─── Data provided ───

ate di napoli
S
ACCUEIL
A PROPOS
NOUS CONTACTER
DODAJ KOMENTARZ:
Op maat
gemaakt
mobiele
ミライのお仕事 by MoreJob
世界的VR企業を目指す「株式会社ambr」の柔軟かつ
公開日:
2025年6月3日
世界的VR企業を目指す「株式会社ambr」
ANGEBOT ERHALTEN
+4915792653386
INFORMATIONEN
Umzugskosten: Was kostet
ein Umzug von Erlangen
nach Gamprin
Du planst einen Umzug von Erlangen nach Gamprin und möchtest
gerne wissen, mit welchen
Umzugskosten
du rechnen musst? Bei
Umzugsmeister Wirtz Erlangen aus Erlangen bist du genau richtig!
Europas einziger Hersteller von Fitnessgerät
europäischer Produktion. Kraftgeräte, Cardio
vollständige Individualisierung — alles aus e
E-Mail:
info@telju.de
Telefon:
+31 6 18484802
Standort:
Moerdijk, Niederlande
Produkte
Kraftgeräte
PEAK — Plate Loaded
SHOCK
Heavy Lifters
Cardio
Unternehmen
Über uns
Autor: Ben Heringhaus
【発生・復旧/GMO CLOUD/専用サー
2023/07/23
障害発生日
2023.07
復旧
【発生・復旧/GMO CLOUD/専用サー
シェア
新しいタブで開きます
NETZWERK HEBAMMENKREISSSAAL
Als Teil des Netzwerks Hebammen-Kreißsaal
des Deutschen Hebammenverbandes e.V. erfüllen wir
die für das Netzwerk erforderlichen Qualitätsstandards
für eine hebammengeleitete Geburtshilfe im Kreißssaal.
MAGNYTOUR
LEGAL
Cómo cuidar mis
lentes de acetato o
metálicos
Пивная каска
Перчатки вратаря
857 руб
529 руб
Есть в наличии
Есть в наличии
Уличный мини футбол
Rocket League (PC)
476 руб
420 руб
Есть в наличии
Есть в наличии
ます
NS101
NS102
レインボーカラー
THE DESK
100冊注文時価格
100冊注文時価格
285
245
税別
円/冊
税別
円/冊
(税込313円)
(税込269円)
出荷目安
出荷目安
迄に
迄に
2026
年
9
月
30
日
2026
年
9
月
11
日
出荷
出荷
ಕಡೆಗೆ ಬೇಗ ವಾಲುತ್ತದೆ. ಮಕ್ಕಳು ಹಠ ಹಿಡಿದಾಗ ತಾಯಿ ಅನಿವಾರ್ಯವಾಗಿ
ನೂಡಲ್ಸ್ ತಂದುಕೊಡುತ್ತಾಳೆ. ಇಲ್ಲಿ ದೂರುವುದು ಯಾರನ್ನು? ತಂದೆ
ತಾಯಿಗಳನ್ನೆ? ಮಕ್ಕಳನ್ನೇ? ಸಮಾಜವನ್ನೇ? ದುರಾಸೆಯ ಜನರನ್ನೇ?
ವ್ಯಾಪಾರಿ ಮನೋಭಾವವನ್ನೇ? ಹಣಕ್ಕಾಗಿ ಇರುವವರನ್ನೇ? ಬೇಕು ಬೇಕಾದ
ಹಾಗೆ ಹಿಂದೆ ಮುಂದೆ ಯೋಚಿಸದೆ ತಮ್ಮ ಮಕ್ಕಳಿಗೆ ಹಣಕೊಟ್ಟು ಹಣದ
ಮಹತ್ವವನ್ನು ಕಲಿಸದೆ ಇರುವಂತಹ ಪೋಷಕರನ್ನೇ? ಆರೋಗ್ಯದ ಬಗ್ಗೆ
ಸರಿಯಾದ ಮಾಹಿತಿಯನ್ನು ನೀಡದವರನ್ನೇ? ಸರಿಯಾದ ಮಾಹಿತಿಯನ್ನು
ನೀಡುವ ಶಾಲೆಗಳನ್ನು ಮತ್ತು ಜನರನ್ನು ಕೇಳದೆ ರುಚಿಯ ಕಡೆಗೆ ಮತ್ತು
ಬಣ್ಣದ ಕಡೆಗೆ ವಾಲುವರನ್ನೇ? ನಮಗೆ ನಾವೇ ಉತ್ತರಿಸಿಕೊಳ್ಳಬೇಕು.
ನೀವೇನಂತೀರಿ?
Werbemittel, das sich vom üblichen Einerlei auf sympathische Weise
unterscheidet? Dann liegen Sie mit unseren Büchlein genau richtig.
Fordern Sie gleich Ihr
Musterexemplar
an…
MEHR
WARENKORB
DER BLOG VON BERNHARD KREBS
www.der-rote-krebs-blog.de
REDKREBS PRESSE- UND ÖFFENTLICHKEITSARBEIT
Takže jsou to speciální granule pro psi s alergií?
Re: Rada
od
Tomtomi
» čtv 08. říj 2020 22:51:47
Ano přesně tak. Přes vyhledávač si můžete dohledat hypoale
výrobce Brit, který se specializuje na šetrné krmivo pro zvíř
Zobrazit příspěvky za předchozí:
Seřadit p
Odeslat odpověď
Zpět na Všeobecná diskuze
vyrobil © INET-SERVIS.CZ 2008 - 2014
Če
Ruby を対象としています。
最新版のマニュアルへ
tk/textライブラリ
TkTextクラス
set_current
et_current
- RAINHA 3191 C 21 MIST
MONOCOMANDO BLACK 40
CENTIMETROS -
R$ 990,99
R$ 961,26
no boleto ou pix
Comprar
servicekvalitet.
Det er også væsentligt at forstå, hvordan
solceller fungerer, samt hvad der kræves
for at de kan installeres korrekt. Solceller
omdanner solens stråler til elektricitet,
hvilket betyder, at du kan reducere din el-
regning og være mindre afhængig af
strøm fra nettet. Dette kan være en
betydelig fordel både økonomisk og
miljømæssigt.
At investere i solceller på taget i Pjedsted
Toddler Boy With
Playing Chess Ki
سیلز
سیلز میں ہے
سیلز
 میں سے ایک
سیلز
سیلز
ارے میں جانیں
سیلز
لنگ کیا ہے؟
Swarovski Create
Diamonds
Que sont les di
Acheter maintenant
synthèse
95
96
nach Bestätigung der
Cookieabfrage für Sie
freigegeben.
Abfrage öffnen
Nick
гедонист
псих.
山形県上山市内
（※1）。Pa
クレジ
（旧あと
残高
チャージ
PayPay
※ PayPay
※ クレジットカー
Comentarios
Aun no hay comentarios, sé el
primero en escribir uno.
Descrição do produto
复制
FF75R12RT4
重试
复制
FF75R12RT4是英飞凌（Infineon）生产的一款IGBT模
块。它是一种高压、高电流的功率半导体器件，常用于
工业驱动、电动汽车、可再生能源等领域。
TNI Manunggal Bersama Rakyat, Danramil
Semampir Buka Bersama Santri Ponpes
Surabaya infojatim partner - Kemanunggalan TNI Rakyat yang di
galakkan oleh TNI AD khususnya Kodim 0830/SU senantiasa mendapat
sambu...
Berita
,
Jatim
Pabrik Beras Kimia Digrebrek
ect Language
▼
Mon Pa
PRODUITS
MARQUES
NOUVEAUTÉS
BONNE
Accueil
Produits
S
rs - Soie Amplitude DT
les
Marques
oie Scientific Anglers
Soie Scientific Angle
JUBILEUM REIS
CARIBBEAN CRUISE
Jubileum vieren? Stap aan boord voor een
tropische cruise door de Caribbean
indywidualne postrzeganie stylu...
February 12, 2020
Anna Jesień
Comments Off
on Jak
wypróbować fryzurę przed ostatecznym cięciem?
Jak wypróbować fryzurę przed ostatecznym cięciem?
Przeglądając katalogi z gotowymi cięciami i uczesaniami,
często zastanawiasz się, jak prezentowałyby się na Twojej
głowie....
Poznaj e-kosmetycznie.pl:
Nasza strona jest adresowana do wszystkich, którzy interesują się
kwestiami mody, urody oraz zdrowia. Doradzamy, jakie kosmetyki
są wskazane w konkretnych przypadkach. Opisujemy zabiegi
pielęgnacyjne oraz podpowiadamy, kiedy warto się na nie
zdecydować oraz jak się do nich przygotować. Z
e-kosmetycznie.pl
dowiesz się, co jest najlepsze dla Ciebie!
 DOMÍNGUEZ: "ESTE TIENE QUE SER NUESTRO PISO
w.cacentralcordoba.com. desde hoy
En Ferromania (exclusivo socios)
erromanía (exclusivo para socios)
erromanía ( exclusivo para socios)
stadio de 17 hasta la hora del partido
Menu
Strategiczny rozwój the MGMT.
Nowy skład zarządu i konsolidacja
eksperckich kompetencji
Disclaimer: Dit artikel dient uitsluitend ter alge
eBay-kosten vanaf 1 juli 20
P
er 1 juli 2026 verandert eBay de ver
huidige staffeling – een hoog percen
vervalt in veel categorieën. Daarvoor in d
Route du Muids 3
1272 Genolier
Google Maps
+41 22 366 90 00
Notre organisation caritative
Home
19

───

| Description of the task |
For the string "przed", show each line of the entries above where it occurs.

| Result |
wypróbować fryzurę przed ostatecznym cięciem?
Jak wypróbować fryzurę przed ostatecznym cięciem?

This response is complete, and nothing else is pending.